── Provided entries

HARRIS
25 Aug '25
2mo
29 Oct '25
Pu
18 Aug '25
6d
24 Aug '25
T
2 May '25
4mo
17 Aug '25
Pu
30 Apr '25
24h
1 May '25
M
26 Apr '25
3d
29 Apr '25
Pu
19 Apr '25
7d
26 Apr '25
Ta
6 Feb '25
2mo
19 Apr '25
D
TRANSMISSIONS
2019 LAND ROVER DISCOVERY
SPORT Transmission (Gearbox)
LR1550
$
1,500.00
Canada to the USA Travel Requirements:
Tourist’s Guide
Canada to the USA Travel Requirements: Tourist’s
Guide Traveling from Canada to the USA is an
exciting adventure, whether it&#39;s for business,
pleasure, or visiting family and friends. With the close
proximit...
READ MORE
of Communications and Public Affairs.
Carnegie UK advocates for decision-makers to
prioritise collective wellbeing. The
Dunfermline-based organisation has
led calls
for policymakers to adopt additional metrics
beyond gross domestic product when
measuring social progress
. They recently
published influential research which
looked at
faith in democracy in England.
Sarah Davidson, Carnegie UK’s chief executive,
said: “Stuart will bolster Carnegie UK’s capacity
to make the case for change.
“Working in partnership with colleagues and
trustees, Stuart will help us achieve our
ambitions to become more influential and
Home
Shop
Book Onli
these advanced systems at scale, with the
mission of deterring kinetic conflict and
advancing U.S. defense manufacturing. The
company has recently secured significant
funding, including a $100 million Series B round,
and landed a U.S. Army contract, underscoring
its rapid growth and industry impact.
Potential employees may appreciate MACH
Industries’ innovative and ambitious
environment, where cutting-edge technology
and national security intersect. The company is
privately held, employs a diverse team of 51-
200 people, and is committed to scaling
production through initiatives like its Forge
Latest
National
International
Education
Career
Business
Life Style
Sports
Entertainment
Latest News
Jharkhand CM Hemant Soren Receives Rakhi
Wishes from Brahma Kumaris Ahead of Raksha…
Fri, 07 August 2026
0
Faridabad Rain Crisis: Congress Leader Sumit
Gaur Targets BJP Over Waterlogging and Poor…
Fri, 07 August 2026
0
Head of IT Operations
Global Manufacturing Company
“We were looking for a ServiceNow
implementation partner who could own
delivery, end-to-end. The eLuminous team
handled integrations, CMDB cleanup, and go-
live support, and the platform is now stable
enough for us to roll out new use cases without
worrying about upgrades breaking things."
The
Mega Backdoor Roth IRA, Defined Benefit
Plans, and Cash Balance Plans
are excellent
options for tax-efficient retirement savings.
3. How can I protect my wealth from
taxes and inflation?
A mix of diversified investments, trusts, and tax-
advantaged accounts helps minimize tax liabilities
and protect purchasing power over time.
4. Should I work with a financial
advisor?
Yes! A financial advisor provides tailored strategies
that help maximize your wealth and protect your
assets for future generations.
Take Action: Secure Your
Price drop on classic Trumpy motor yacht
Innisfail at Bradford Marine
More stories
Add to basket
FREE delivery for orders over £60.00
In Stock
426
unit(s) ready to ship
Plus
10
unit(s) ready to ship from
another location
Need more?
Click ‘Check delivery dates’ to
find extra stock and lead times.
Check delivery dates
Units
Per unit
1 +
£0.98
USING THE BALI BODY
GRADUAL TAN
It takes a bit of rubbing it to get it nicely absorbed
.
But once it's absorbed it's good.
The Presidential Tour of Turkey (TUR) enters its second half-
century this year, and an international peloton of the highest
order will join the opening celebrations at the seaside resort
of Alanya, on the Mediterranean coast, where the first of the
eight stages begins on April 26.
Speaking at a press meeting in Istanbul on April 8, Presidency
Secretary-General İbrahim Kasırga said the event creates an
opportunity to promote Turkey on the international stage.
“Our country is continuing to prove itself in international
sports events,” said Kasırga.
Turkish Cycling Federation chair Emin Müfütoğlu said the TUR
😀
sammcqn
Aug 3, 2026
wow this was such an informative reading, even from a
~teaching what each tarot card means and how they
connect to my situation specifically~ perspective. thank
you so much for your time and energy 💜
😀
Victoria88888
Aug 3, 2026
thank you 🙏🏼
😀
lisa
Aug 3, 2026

────

What you are asked to do => Each line of the listing that contains the word "ready" must be copied.

Response to the exercise =>
unit(s) ready to ship
unit(s) ready to ship from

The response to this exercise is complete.